Pontiac Aztek. Photo credit: Wikimedia Commons

The year is 2000. In a daring move, General Motors decides to revitalize its brand with a concept vehicle. Initial market response to the bold new look of the Pontiac Aztec was very positive. It was the “Most Appealing Entry Sport Utility Vehicle” according to JD Powers. Customers gave the Aztec among the highest satisfaction ratings in its class. By the iron triangle project measures of scope, time and cost, the Pontiac Aztec was a success. In business terms however, the Aztec didn’t even come close to breaking even. The return on investment was negative.

Traditional project measures that focus on output metrics are not enough. Projects need to evolve and start to monitor outcomes. Back in 2016, PMI published a thought leadership series on benefits realization. Returning to the analogy of the automotive industry, a project may be focused on designing and manufacturing a new car.

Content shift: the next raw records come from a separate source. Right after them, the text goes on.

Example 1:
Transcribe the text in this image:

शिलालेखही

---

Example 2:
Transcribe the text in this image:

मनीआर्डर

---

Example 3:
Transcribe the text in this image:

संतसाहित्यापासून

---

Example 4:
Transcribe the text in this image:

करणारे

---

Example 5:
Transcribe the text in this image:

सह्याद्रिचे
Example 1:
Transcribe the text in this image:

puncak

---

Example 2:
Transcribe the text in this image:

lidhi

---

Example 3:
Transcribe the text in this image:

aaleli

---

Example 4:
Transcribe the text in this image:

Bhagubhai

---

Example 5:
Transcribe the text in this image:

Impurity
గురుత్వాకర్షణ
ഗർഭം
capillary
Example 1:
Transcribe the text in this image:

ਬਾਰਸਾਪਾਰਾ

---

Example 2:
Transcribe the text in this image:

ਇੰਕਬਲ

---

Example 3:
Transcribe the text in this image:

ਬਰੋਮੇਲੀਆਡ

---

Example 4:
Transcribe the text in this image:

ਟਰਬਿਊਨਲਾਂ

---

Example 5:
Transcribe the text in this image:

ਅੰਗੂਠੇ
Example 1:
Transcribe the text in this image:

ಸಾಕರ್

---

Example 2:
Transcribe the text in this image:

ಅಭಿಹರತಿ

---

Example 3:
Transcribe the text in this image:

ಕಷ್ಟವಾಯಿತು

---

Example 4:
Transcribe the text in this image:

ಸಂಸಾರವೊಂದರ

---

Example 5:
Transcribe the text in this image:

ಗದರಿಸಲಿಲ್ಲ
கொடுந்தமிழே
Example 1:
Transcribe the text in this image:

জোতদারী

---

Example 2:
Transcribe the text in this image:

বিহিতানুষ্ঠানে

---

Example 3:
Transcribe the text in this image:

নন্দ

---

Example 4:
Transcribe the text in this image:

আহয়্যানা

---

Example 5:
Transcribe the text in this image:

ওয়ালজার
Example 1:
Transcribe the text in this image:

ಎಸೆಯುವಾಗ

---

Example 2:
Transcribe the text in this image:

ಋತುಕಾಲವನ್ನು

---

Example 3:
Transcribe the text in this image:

But there is no benefit realized until a customer buys the car and drives it. For that to happen, there needs to be marketing, sales, financing, driver training, licensing, and insurance. This is nothing new for a mature industry but for emerging technologies such as the Internet of Things, project managers need to cast an eye beyond delivering new devices to seeing them adopted in the market.

Leading edge project offices have already incorporated benefits realization into its methodology and framework. If you are not part of such a PMO, here’s what you can do as a project manager. Read PMI’s articles on this subject. Start by holding a meeting to identify benefits during the initial phase of your project. Create a benefits register and assign a benefit owner to each item. At every milestone, report on benefits delivered. At the close of a project, when handing over to operations, hold a benefits sustainment meeting. List all actions that need to be taken to sustain benefits. Create metrics of key benefits. Every quarter, monitor and report the benefit metrics to the organization. This can be a great way to motivate employees who want to see that their work is making a difference.

Often projects are completed and initial benefits realized. Project resources are then diverted to new projects and focus shifts away from sustaining benefits. This does not maximize project investments in the long run. Measuring success based on whether the projects are completed on time, on budget and within scope is myopic. What’s critical is the harder work of measuring outcomes: did the project deliver intended business value and sustain long term benefits?

Benefits are not all about the bottom line. Leading organizations have mission statements that go beyond that. These could be about building communities, reducing carbon emissions, improving health and myriad ways to make the world a better place. Align your project outcomes to your organizational mission, find ways to measure it, then report on them regularly. As a side benefit, this could propel your project management career forward.